**Task to carry out:** Rewrite the listing from its first line through the line containing "Intel Core i5-3339Y", changing "Intel" to "INTEL" throughout and leaving everything else intact.

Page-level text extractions

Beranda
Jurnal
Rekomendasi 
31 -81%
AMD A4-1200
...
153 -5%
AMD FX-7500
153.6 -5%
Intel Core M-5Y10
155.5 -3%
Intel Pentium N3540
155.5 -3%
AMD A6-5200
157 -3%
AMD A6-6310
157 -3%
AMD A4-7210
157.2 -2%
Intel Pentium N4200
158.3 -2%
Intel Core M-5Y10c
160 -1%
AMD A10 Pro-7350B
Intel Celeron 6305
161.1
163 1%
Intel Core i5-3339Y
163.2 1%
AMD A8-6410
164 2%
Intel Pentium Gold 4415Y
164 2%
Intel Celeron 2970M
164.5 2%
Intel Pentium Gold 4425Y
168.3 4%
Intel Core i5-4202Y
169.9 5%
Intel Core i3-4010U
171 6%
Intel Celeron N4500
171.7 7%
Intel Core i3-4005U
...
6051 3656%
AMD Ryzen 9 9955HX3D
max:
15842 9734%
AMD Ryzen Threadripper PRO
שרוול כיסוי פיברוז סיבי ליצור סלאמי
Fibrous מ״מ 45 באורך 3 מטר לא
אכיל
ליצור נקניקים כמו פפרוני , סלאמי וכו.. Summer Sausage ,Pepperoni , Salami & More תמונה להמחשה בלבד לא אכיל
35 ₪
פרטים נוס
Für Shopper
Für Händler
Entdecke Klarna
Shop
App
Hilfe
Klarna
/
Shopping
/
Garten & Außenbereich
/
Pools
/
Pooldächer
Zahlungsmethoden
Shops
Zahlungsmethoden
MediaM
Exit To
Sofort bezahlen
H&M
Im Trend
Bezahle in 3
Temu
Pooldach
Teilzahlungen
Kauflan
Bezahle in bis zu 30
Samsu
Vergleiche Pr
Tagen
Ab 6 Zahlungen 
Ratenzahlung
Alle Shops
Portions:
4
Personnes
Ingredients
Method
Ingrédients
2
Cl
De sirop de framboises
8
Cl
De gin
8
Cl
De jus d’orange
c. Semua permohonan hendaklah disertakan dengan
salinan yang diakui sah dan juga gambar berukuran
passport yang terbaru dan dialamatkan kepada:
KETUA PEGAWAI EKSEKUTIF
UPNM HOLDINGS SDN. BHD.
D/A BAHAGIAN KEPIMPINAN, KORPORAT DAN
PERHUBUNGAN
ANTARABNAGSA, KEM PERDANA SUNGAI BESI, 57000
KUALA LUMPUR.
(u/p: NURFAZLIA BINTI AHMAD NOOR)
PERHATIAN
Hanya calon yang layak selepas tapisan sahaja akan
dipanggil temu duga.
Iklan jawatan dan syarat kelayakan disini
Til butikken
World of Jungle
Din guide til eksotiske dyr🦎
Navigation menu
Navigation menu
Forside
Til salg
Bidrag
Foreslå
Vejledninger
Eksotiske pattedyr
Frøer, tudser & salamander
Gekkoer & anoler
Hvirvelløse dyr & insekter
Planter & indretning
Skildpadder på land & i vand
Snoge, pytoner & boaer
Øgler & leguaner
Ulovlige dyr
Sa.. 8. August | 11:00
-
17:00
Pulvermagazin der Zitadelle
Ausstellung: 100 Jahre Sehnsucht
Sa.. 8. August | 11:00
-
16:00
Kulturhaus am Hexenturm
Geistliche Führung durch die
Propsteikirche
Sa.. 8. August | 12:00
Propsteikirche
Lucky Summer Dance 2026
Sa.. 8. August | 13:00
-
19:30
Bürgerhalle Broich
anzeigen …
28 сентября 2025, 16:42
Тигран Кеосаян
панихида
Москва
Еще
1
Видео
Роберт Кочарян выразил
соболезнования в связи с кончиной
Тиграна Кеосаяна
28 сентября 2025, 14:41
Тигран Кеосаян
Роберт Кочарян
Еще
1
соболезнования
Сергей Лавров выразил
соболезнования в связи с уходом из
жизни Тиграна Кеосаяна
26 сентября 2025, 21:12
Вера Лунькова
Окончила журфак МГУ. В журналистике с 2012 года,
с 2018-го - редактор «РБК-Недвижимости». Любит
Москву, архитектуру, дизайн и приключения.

**Completed exercise:**
Beranda
Jurnal
Rekomendasi 
31 -81%
AMD A4-1200
...
153 -5%
AMD FX-7500
153.6 -5%
INTEL Core M-5Y10
155.5 -3%
INTEL Pentium N3540
155.5 -3%
AMD A6-5200
157 -3%
AMD A6-6310
157 -3%
AMD A4-7210
157.2 -2%
INTEL Pentium N4200
158.3 -2%
INTEL Core M-5Y10c
160 -1%
AMD A10 Pro-7350B
INTEL Celeron 6305
161.1
163 1%
INTEL Core i5-3339Y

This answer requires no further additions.